In a recent op-ed for The New York Times, Standford’s Robb Willer and Jan Voelkel explore their thought-provoking research on how reaching across party lines can lead to considerable conservative support for progressive parties—without losing ground among their base.
Where should a Democratic nominee focus their energy to beat Trump in 2020? Should they mobilize the left— like progressive candidate Bernie Sanders—or would they be better off running a more centered campaign, as in the case of former Republican Michael Bloomberg? The answer might not be what you expect.

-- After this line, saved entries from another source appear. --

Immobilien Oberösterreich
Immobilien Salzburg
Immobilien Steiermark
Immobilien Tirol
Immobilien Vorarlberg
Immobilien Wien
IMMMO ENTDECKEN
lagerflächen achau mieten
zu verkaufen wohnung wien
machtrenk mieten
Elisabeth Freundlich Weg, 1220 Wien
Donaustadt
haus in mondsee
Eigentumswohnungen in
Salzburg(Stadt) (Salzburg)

According to Rob Willer, Co-director of the Philanthropy and Civil Society Center at Stanford, both theories neglect the fuller picture of the candidate. “We found that the most effective Democratic candidate would speak in terms of conservative values while proposing progressive economic policies — with some of our evidence suggesting that endorsing highly progressive policies would be best.”
Willer, who was recently appointed Director of Stanford’s landmark Polarization and Social Change Lab, acknowleges that progressive candidates may bristle at the idea of emplying conservative rhetoric like patriotism, family, or the American Dream. However, it makes for a great strategy. “For one thing, Democrats typically tack to the center after winning the nomination, often compromising or abandoning their most progressive policies. Wouldn’t it be preferable to stick to those popular progressive policies, making the case for them using language that would appeal to more Americans?”